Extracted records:

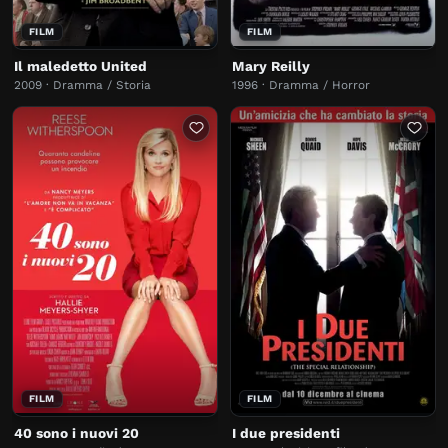
FILM
FILM
Il maledetto United
Mary Reilly
2009 · Dramma / Storia
1996 · Dramma / Horror
FILM
FILM
40 sono i nuovi 20
I due presidenti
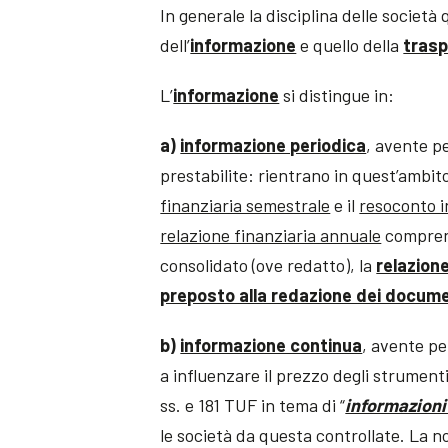
In generale la disciplina delle società 
dell’
informazione
e quello della
tras
L’
informazione
si distingue in:
a)
informazione periodica
, avente p
prestabilite: rientrano in quest’ambit
finanziaria semestrale
e il
resoconto i
relazione finanziaria annuale
comprende
consolidato (ove redatto), la
relazione
preposto alla redazione dei documen
b)
informazione continua
, avente pe
a influenzare il prezzo degli strumenti
ss. e 181 TUF in tema di “
informazioni 
le società da questa controllate. La no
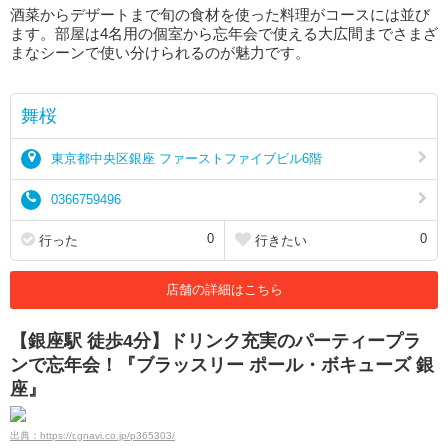
酒菜からデザートまで旬の食材を使った料理がコースには並び
ます。部屋は4名用の個室から忘年会で使える大広間までさまざ
まなシーンで使い分けられるのが魅力です。
舞桜
東京都中央区銀座 ファーストファイブビル6階
0366759496
0
0
行った
行きたい
店舗の詳細はこちら
【銀座駅 徒歩4分】ドリンク充実のパーティープラ
ンで忘年会！『ブラッスリー ポール・ボキューズ 銀
座』
出典：https://r.gnavi.co.jp/p365303/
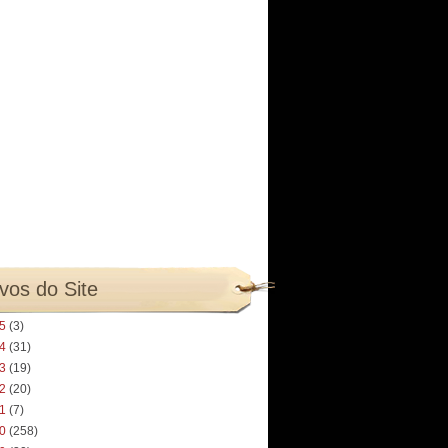
vos do Site
25
(3)
24
(31)
23
(19)
22
(20)
21
(7)
20
(258)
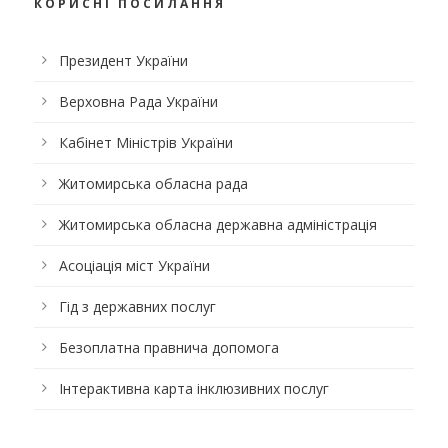
КОРИСНІ ПОСИЛАННЯ
Президент України
Верховна Рада України
Кабінет Міністрів України
Житомирська обласна рада
Житомирська обласна державна адміністрація
Асоціація міст України
Гід з державних послуг
Безоплатна правнича допомога
Інтерактивна карта інклюзивних послуг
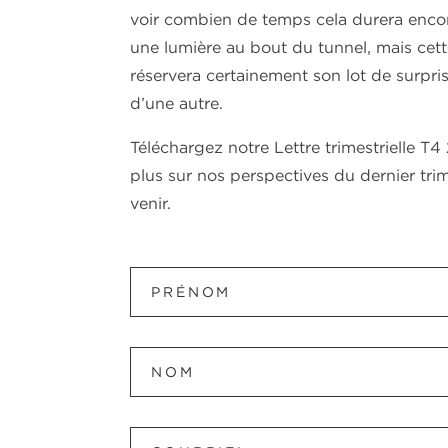
voir combien de temps cela durera enco
une lumière au bout du tunnel, mais cet
réservera certainement son lot de surpri
d’une autre.
Téléchargez notre Lettre trimestrielle T
plus sur nos perspectives du dernier trim
venir.
Prénom
Nom
Courriel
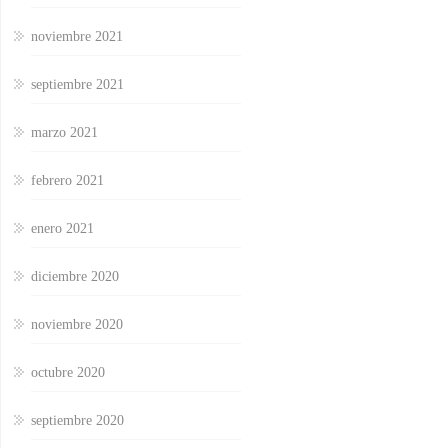
noviembre 2021
septiembre 2021
marzo 2021
febrero 2021
enero 2021
diciembre 2020
noviembre 2020
octubre 2020
septiembre 2020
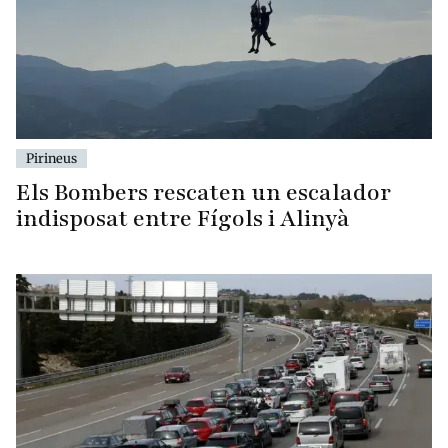
Pirineus
Els Bombers rescaten un escalador
indisposat entre Fígols i Alinyà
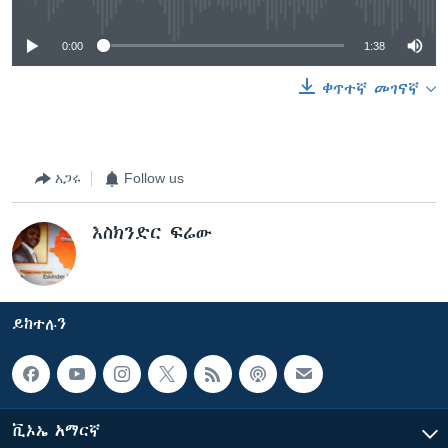
0:00
1:38
ቀጥተኛ መገናኛ
አጋሩ
Follow us
እስክንድር ፍሬው
ይከተሉን
ቪኦኤ አማርኛ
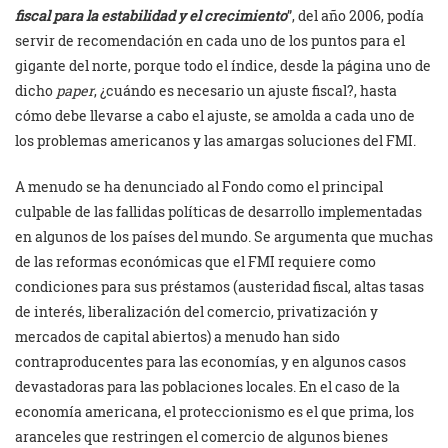
fiscal para la estabilidad y el crecimiento
”, del año 2006, podía
servir de recomendación en cada uno de los puntos para el
gigante del norte, porque todo el índice, desde la página uno de
dicho
paper
, ¿cuándo es necesario un ajuste fiscal?, hasta
cómo debe llevarse a cabo el ajuste, se amolda a cada uno de
los problemas americanos y las amargas soluciones del FMI.
A menudo se ha denunciado al Fondo como el principal
culpable de las fallidas políticas de desarrollo implementadas
en algunos de los países del mundo. Se argumenta que muchas
de las reformas económicas que el FMI requiere como
condiciones para sus préstamos (austeridad fiscal, altas tasas
de interés, liberalización del comercio, privatización y
mercados de capital abiertos) a menudo han sido
contraproducentes para las economías, y en algunos casos
devastadoras para las poblaciones locales. En el caso de la
economía americana, el proteccionismo es el que prima, los
aranceles que restringen el comercio de algunos bienes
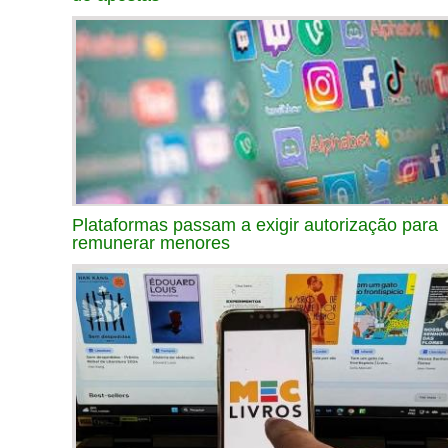
Plataformas passam a exigir autorização para
remunerar menores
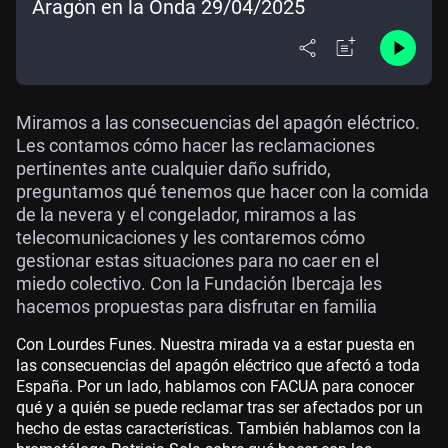
Aragón en la Onda 29/04/2025
Miramos a las consecuencias del apagón eléctrico.
Les contamos cómo hacer las reclamaciones
pertinentes ante cualquier daño sufrido,
preguntamos qué tenemos que hacer con la comida
de la nevera y el congelador, miramos a las
telecomunicaciones y les contaremos cómo
gestionar estas situaciones para no caer en el
miedo colectivo. Con la Fundación Ibercaja les
hacemos propuestas para disfrutar en familia
Con Lourdes Funes. Nuestra mirada va a estar puesta en
las consecuencias del apagón eléctrico que afectó a toda
España. Por un lado, hablamos con FACUA para conocer
qué y a quién se puede reclamar tras ser afectados por un
hecho de estas características. También hablamos con la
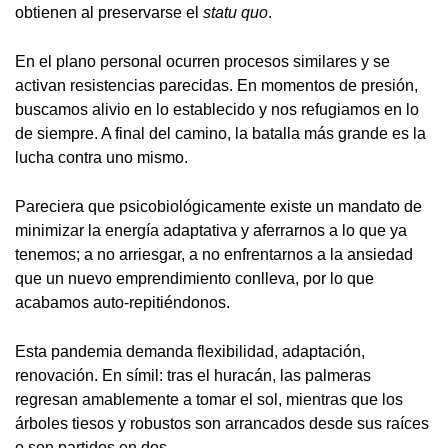
obtienen al preservarse el
statu
quo
.
En el plano personal ocurren procesos similares y se
activan resistencias parecidas. En momentos de presión,
buscamos alivio en lo establecido y nos refugiamos en lo
de siempre. A final del camino, la batalla más grande es la
lucha contra uno mismo.
Pareciera que psicobiológicamente existe un mandato de
minimizar la energía adaptativa y aferrarnos a lo que ya
tenemos; a no arriesgar, a no enfrentarnos a la ansiedad
que un nuevo emprendimiento conlleva, por lo que
acabamos auto-repitiéndonos.
Esta pandemia demanda flexibilidad, adaptación,
renovación. En símil: tras el huracán, las palmeras
regresan amablemente a tomar el sol, mientras que los
árboles tiesos y robustos son arrancados desde sus raíces
o son partidos en dos.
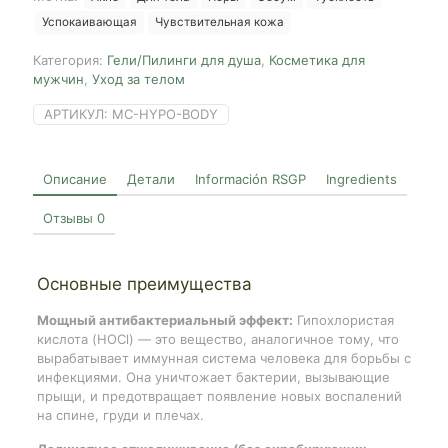
Shot,
Успокаивающая
Чувствительная кожа
280ml
Категория:
Гели/Пилинги для душа
,
Косметика для
мужчин
,
Уход за телом
АРТИКУЛ:
MC-HYPO-BODY
Описание
Детали
Información RSGP
Ingredients
Отзывы
0
Основные преимущества
Мощный антибактериальный эффект:
Гипохлористая
кислота (HOCl) — это вещество, аналогичное тому, что
вырабатывает иммунная система человека для борьбы с
инфекциями. Она уничтожает бактерии, вызывающие
прыщи, и предотвращает появление новых воспалений
на спине, груди и плечах.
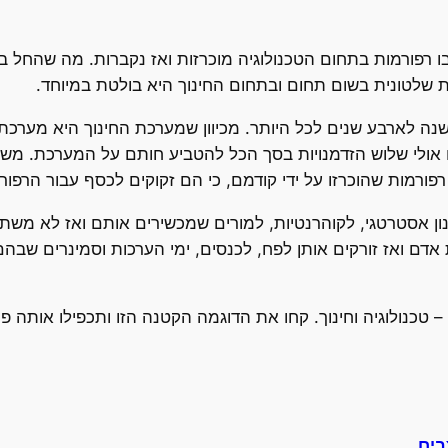
ו רפורמות בתחום הטכנולוגיה מוכרזות ואז נקברות. מה שהחל 
ת שלטונית בשום תחום ובתחום החינוך היא בולטת במיוחד.
שנה לארבע שנים לכל היותר. מכיוון שמערכת החינוך היא מערכ
ם אולי שלוש הזדמנויות בסך הכל להטביע חותם על המערכת. משו
פורמות שהוכרזו על ידי קודמם, כי הם זקוקים לכסף עבור הרפו
ון אסטרטגי, לקוהרנטיות, למורים שמכשירים אותם ואז לא משת
אדם ואז זורקים אותן לפח, לכנסים, ימי הערכות וסמינרים שבהם
כנולוגיה וחינוך. קחו את הדוגמה הקטנה הזו ותכפילו אותה פ
בים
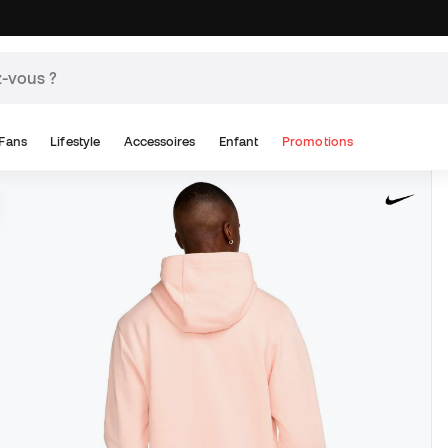
Fans
Lifestyle
Accessoires
Enfant
Promotions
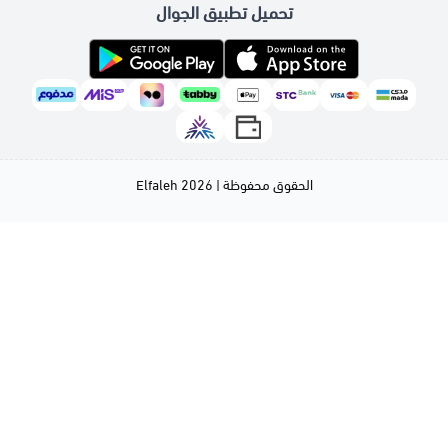
تحميل تطبيق الجوال
الحقوق محفوظة | 2026
Elfaleh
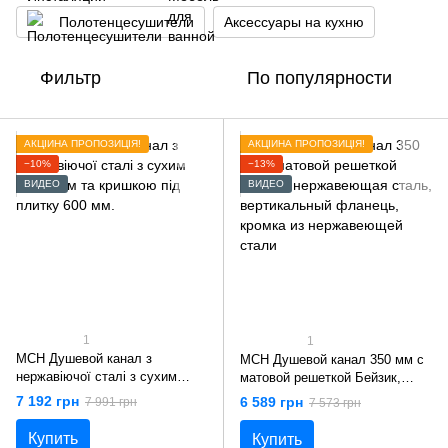
Полотенцесушители
Аксессуары на кухню
Фильтр
По популярности
АКЦІЙНА ПРОПОЗИЦІЯ!
АКЦІЙНА ПРОПОЗИЦІЯ!
−10%
−13%
ВИДЕО
ВИДЕО
1
1
MCH Душевой канал з
MCH Душевой канал 350 мм с
нержавіючої сталі з сухим
матовой решеткой Бейзик,
сифоном та кришкою під
нержавеющая сталь,
7 192 грн
6 589 грн
7 991 грн
7 573 грн
плитку 600 мм.
вертикальный фланець,
кромка из нержавеющей стали
Купить
Купить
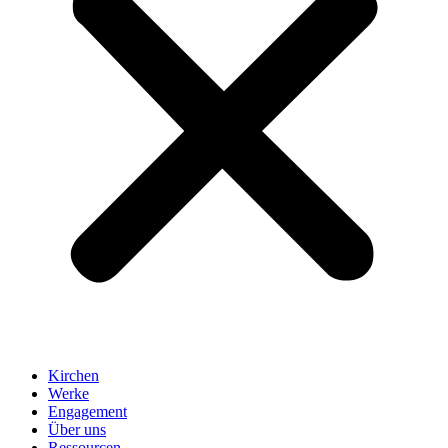
Kirchen
Werke
Engagement
Über uns
Ressourcen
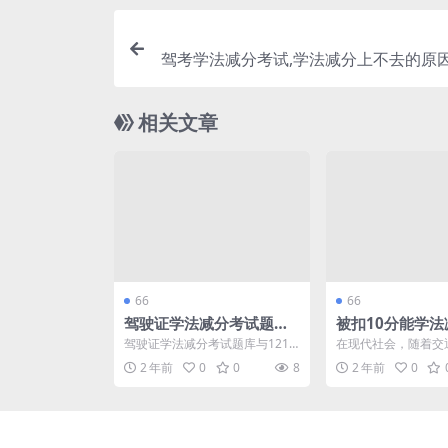
驾考学法减分考试,学法减分上不去的原因
分考试考不过
相关文章
66
66
驾驶证学法减分考试题库,
被扣10分能学法
12123学法减分模拟(驾驶
减分最多能减多
驾驶证学法减分考试题库与1212
在现代社会，随着交
证学法减分一年能减几分)
3学法减分模拟是帮助驾驶员了解
益严格，许多驾驶者
2 年前
0
0
8
2 年前
0
交通法规、提高安全...
的情况。特别是对于那些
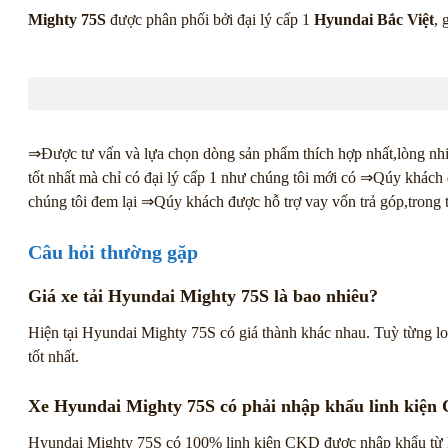
Mighty 75S
được phân phối bởi đại lý cấp 1
Hyundai Bắc Việt
, 
⇒Được tư vấn và lựa chọn dòng sản phẩm thích hợp nhất,lòng nhiệ
tốt nhất mà chỉ có đại lý cấp 1 như chúng tôi mới có ⇒Qúy khách
chúng tôi đem lại ⇒Qúy khách được hỗ trợ vay vốn trả góp,trong th
Câu hỏi thường gặp
Giá xe tải Hyundai Mighty 75S là bao nhiêu?
Hiện tại Hyundai Mighty 75S có giá thành khác nhau. Tuỳ từng loạ
tốt nhất.
Xe Hyundai Mighty 75S có phải nhập khẩu linh kiệ
Hyundai Mighty 75S có 100% linh kiện CKD được nhập khẩu từ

- TASK DESCRIPTION -
Print the stretch from the line containing "In generale la disciplina delle società" through the line containing "Інтерактивна карта інклюзивних послуг", both ends included, with every line copied exactly. Leave the pictures out of your answer.

- ANSWER TO THE EXERCISE -
In generale la disciplina delle società 
dell’
informazione
e quello della
tras
L’
informazione
si distingue in:
a)
informazione periodica
, avente p
prestabilite: rientrano in quest’ambit
finanziaria semestrale
e il
resoconto i
relazione finanziaria annuale
comprende
consolidato (ove redatto), la
relazione
preposto alla redazione dei documen
b)
informazione continua
, avente pe
a influenzare il prezzo degli strumenti
ss. e 181 TUF in tema di “
informazioni 
le società da questa controllate. La no
酒菜からデザートまで旬の食材を使った料理がコースには並び
ます。部屋は4名用の個室から忘年会で使える大広間までさまざ
まなシーンで使い分けられるのが魅力です。
舞桜
東京都中央区銀座 ファーストファイブビル6階
0366759496
0
0
行った
行きたい
店舗の詳細はこちら
【銀座駅 徒歩4分】ドリンク充実のパーティープラ
ンで忘年会！『ブラッスリー ポール・ボキューズ 銀
座』
出典：https://r.gnavi.co.jp/p365303/
vos do Site
25
(3)
24
(31)
23
(19)
22
(20)
21
(7)
20
(258)
КОРИСНІ ПОСИЛАННЯ
Президент України
Верховна Рада України
Кабінет Міністрів України
Житомирська обласна рада
Житомирська обласна державна адміністрація
Асоціація міст України
Гід з державних послуг
Безоплатна правнича допомога
Інтерактивна карта інклюзивних послуг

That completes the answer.